§ Required work
Format every line of the items below as a JSON list of strings, one string per line, and leave out any blank lines.

═══ Provided records

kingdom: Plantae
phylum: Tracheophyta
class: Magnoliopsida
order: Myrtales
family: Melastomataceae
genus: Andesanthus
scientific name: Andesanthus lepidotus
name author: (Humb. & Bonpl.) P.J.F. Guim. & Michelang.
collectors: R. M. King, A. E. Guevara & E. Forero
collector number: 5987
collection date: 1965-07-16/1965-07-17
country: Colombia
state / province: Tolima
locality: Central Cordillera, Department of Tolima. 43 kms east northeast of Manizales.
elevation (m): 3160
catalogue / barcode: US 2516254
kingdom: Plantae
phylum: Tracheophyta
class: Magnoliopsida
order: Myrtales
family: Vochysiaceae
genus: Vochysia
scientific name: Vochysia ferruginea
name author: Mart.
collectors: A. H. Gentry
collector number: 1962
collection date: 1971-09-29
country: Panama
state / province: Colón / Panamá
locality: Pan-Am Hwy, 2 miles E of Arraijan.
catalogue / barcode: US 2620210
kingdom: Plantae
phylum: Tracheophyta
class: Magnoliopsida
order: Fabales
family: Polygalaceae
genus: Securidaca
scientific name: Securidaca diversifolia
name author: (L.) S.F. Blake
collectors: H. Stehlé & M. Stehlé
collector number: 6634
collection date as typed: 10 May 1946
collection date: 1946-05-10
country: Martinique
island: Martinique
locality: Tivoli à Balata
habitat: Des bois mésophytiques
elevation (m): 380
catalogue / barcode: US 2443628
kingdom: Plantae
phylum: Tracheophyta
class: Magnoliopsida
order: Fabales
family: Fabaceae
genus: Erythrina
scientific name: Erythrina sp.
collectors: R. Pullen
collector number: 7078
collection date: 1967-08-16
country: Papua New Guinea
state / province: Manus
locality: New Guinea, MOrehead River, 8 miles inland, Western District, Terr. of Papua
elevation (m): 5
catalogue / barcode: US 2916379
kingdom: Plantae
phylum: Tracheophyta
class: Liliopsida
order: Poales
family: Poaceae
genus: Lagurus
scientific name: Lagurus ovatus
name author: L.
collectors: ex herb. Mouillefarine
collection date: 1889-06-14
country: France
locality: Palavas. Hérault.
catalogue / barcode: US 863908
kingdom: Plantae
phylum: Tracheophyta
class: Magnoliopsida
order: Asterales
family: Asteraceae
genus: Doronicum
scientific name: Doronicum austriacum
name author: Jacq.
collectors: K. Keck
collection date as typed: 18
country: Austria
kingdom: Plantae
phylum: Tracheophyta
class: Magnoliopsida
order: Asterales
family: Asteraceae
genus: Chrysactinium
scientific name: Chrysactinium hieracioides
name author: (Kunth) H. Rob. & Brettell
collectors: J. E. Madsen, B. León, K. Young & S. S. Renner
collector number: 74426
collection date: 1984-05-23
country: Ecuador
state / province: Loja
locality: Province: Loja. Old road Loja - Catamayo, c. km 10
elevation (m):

══════

§ Written response
[
  "kingdom: Plantae",
  "phylum: Tracheophyta",
  "class: Magnoliopsida",
  "order: Myrtales",
  "family: Melastomataceae",
  "genus: Andesanthus",
  "scientific name: Andesanthus lepidotus",
  "name author: (Humb. & Bonpl.) P.J.F. Guim. & Michelang.",
  "collectors: R. M. King, A. E. Guevara & E. Forero",
  "collector number: 5987",
  "collection date: 1965-07-16/1965-07-17",
  "country: Colombia",
  "state / province: Tolima",
  "locality: Central Cordillera, Department of Tolima. 43 kms east northeast of Manizales.",
  "elevation (m): 3160",
  "catalogue / barcode: US 2516254",
  "kingdom: Plantae",
  "phylum: Tracheophyta",
  "class: Magnoliopsida",
  "order: Myrtales",
  "family: Vochysiaceae",
  "genus: Vochysia",
  "scientific name: Vochysia ferruginea",
  "name author: Mart.",
  "collectors: A. H. Gentry",
  "collector number: 1962",
  "collection date: 1971-09-29",
  "country: Panama",
  "state / province: Colón / Panamá",
  "locality: Pan-Am Hwy, 2 miles E of Arraijan.",
  "catalogue / barcode: US 2620210",
  "kingdom: Plantae",
  "phylum: Tracheophyta",
  "class: Magnoliopsida",
  "order: Fabales",
  "family: Polygalaceae",
  "genus: Securidaca",
  "scientific name: Securidaca diversifolia",
  "name author: (L.) S.F. Blake",
  "collectors: H. Stehlé & M. Stehlé",
  "collector number: 6634",
  "collection date as typed: 10 May 1946",
  "collection date: 1946-05-10",
  "country: Martinique",
  "island: Martinique",
  "locality: Tivoli à Balata",
  "habitat: Des bois mésophytiques",
  "elevation (m): 380",
  "catalogue / barcode: US 2443628",
  "kingdom: Plantae",
  "phylum: Tracheophyta",
  "class: Magnoliopsida",
  "order: Fabales",
  "family: Fabaceae",
  "genus: Erythrina",
  "scientific name: Erythrina sp.",
  "collectors: R. Pullen",
  "collector number: 7078",
  "collection date: 1967-08-16",
  "country: Papua New Guinea",
  "state / province: Manus",
  "locality: New Guinea, MOrehead River, 8 miles inland, Western District, Terr. of Papua",
  "elevation (m): 5",
  "catalogue / barcode: US 2916379",
  "kingdom: Plantae",
  "phylum: Tracheophyta",
  "class: Liliopsida",
  "order: Poales",
  "family: Poaceae",
  "genus: Lagurus",
  "scientific name: Lagurus ovatus",
  "name author: L.",
  "collectors: ex herb. Mouillefarine",
  "collection date: 1889-06-14",
  "country: France",
  "locality: Palavas. Hérault.",
  "catalogue / barcode: US 863908",
  "kingdom: Plantae",
  "phylum: Tracheophyta",
  "class: Magnoliopsida",
  "order: Asterales",
  "family: Asteraceae",
  "genus: Doronicum",
  "scientific name: Doronicum austriacum",
  "name author: Jacq.",
  "collectors: K. Keck",
  "collection date as typed: 18",
  "country: Austria",
  "kingdom: Plantae",
  "phylum: Tracheophyta",
  "class: Magnoliopsida",
  "order: Asterales",
  "family: Asteraceae",
  "genus: Chrysactinium",
  "scientific name: Chrysactinium hieracioides",
  "name author: (Kunth) H. Rob. & Brettell",
  "collectors: J. E. Madsen, B. León, K. Young & S. S. Renner",
  "collector number: 74426",
  "collection date: 1984-05-23",
  "country: Ecuador",
  "state / province: Loja",
  "locality: Province: Loja. Old road Loja - Catamayo, c. km 10",
  "elevation (m):"
]